题目描述

Some scientists took pictures of thousands of birds in a forest. Assume that all the birds appear in the same picture belong to the same tree. You are supposed to help the scientists to count the maximum number of trees in the forest, and for any pair of birds, tell if they are on the same tree.

Input Specification:

Each input file contains one test case. For each case, the first line contains a positive number N (≤10^​4) which is the number of pictures. Then N lines follow, each describes a picture in the format:

K B1​​ B2 ... B​K
​​

where K is the number of birds in this picture, and B​i's are the indices of birds. It is guaranteed that the birds in all the pictures are numbered continuously from 1 to some number that is no more than 10^4​.

After the pictures there is a positive number Q (≤10^​4) which is the number of queries. Then Q lines follow, each contains the indices of two birds.

Output Specification:

For each test case, first output in a line the maximum possible number of trees and the number of birds. Then for each query, print in a line Yes if the two birds belong to the same tree, or No if not.

Sample Input:

4
3 10 1 2
2 3 4
4 1 5 7 8
3 9 6 4
2
10 5
3 7

Sample Output :

2 10
Yes
No

考点

并查集

思路

1.判断鸟、树的个数
可以使用set，每输入一个鸟就将其插入到set中。
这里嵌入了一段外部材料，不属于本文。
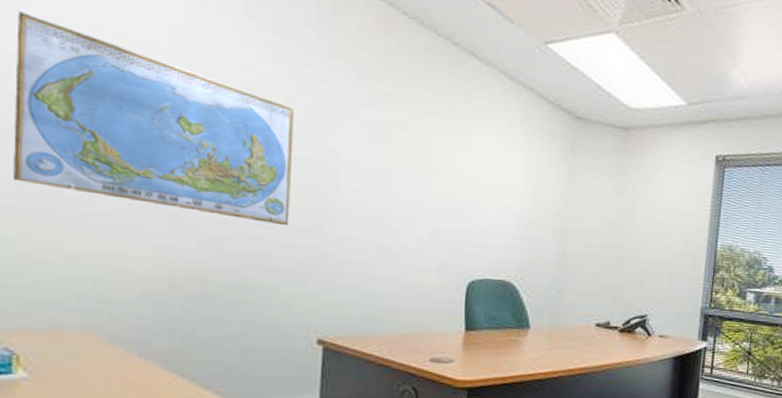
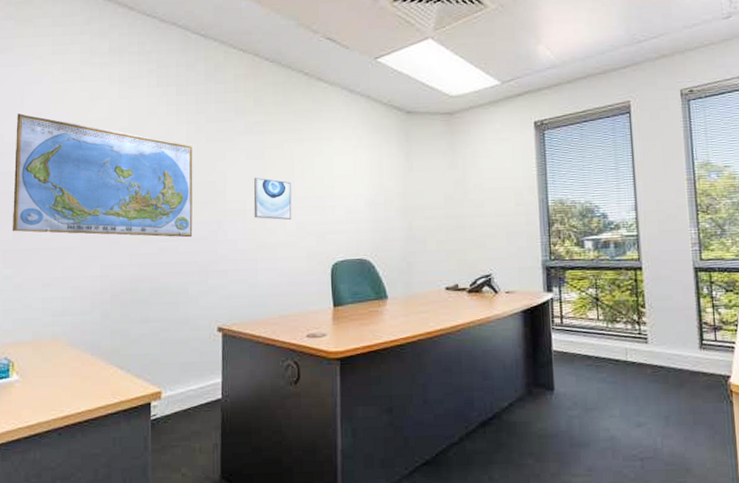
wall art: none [373,163,425,223] -> present [253,177,292,220]

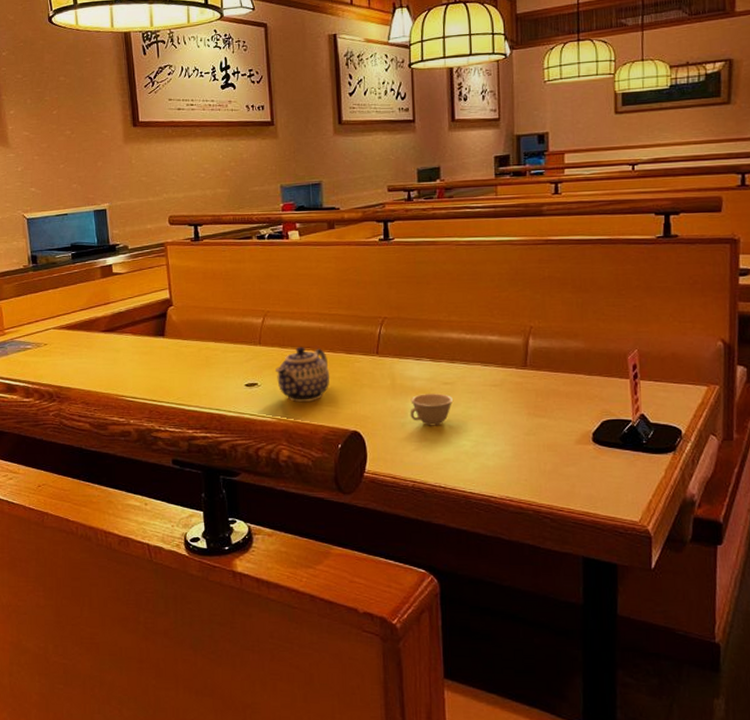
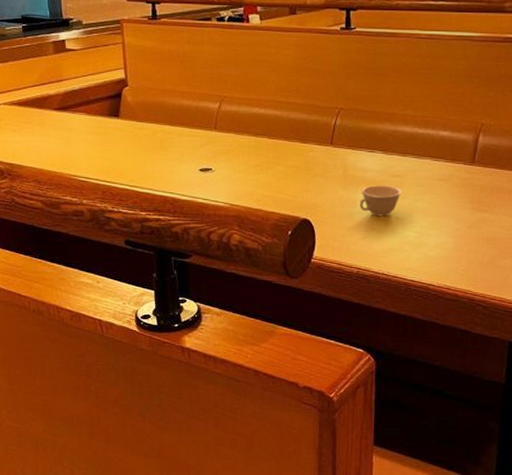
teapot: present [276,347,330,402] -> none [230,134,284,189]

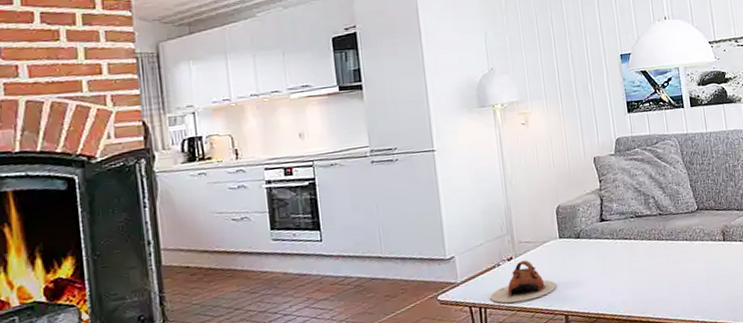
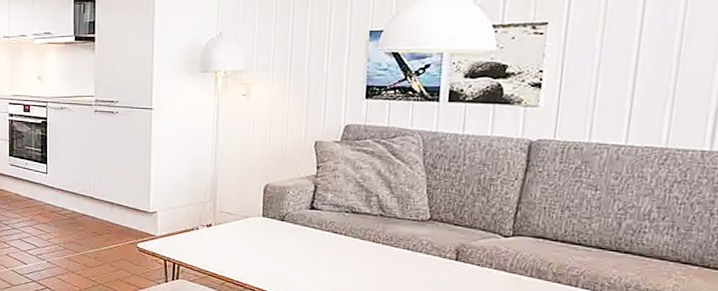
teapot: present [490,260,557,304] -> none [185,229,252,269]

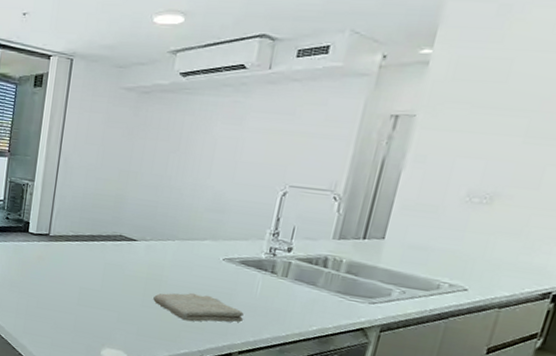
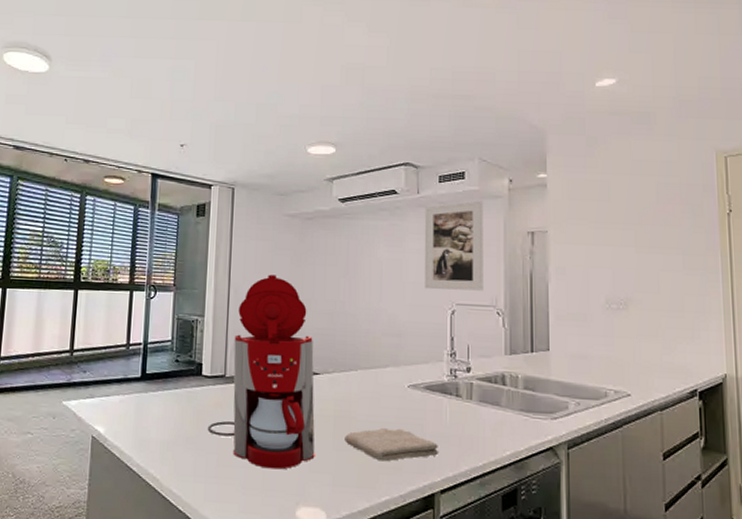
coffee maker: none [30,146,135,317] -> present [207,274,315,470]
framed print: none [258,78,345,175] -> present [424,200,484,291]

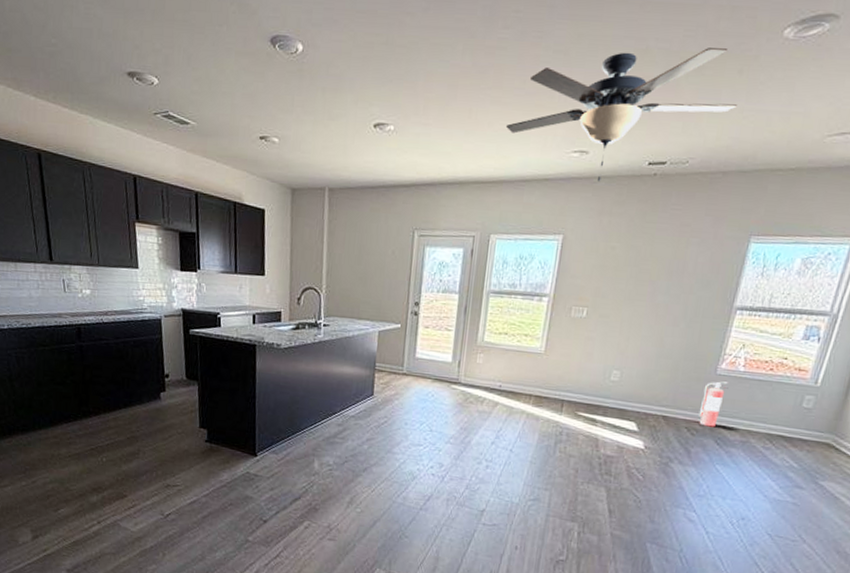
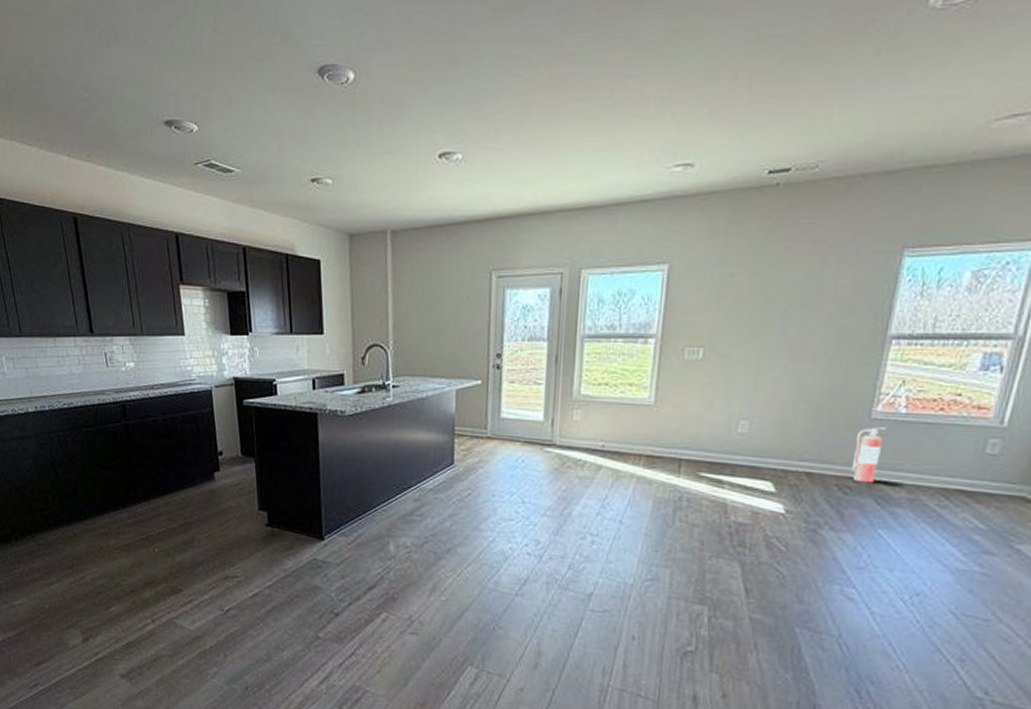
ceiling fan: present [505,48,737,182] -> none [592,28,875,199]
最后直接利用set.size()得到鸟的数量。鸟的数量确定之后，可以判断树的个数，树的个数也就是根的个数，循环所有鸟，存在父结点等于自身，则该结点为根结点。
2.并查集的使用注意
一开始find函数使用了递归造成了运行超时，因此后面改成了循环求解。

代码

#include <iostream>
#include <set>
using namespace std;
const int maxn=10001;
int parent[maxn];
int find(int x) {
    int a = x;
    while (x != parent[x])
        x = parent[x];
    while (a != parent[a]) {
        int z = a;
        a = parent[a];
        parent[z] = x;
    }
    return x;
}
void toUnion(int x1, int x2) {
    int r1 = find(x1), r2 = find(x2);
    if(r1!=r2) parent[r1] = r2;
}
int main() {
    int n, k, x, p, treenum=0, q, a, b;
    cin >> n;
    set<int> bird;
    for (int i = 1; i <= maxn; i++) parent[i] = i;
    for (int i = 0; i < n; i++) {
        cin >> k >> p;
        bird.insert(p);
        for (int j = 0; j < k-1; j++) {
            cin >> x;
            bird.insert(x);
            toUnion(p, x);
        }
    }
    for (int i = 1; i <= bird.size(); i++) {
        if (parent[i] == i)treenum++;
    }
    cout << treenum << " " << bird.size() << endl;
    cin >> q;
    for (int i = 0; i < q; i++) {
        cin >> a >> b;
        if (find(a) == find(b))cout << "Yes" << endl;
        else cout << "No" << endl;
    }
    return 0;
}